▶ _What you have to do_:
Rewrite the lines from the one containing "pose: elev=33.4 azim=291.5" through the end of the listing, both included, as a numbered list without blank lines. Leave out the pictures.

▶ _Supplied records_:
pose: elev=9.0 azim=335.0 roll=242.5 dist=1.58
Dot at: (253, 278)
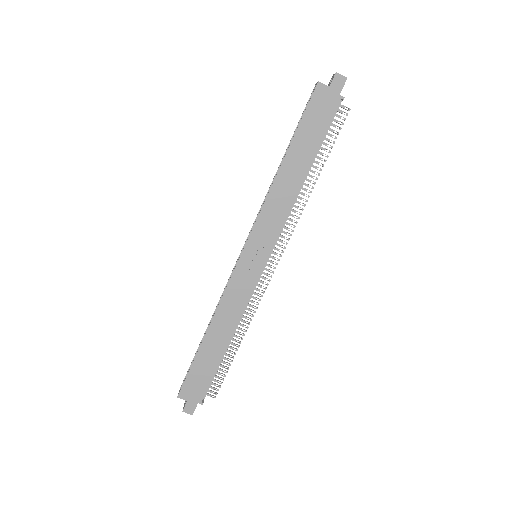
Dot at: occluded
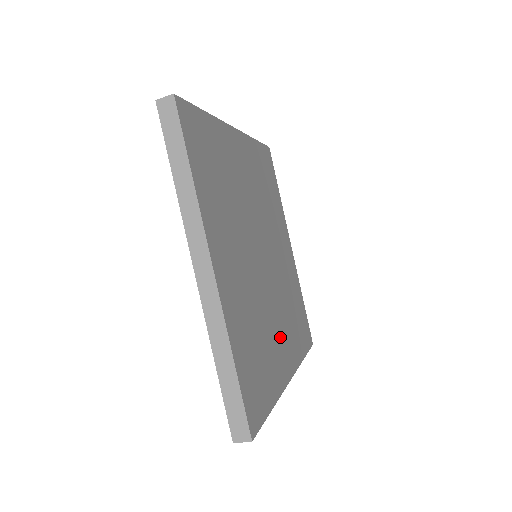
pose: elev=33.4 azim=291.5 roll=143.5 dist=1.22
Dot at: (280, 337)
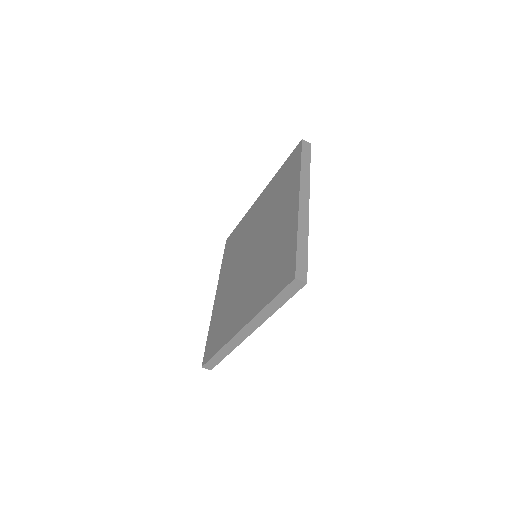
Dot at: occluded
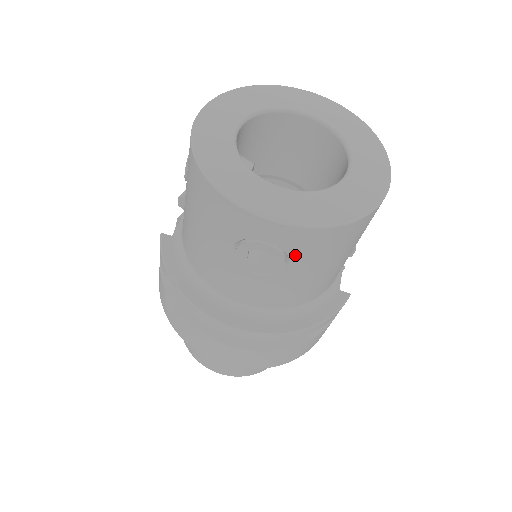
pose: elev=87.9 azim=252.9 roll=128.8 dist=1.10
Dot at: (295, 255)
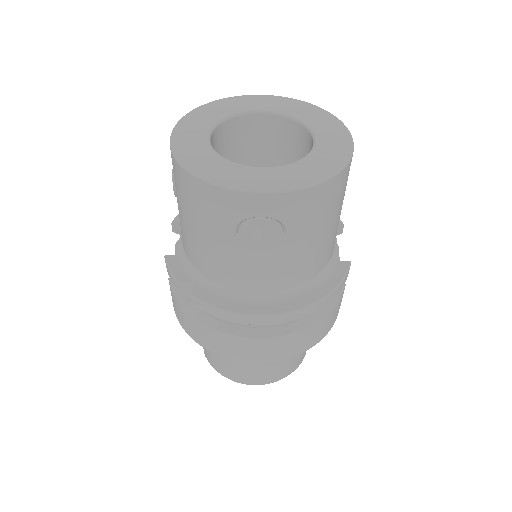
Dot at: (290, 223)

▶ _Output for this task_:
1. pose: elev=33.4 azim=291.5 roll=143.5 dist=1.22
2. Dot at: (280, 337)
3. Dot at: occluded
4. pose: elev=87.9 azim=252.9 roll=128.8 dist=1.10
5. Dot at: (295, 255)
6. Dot at: (290, 223)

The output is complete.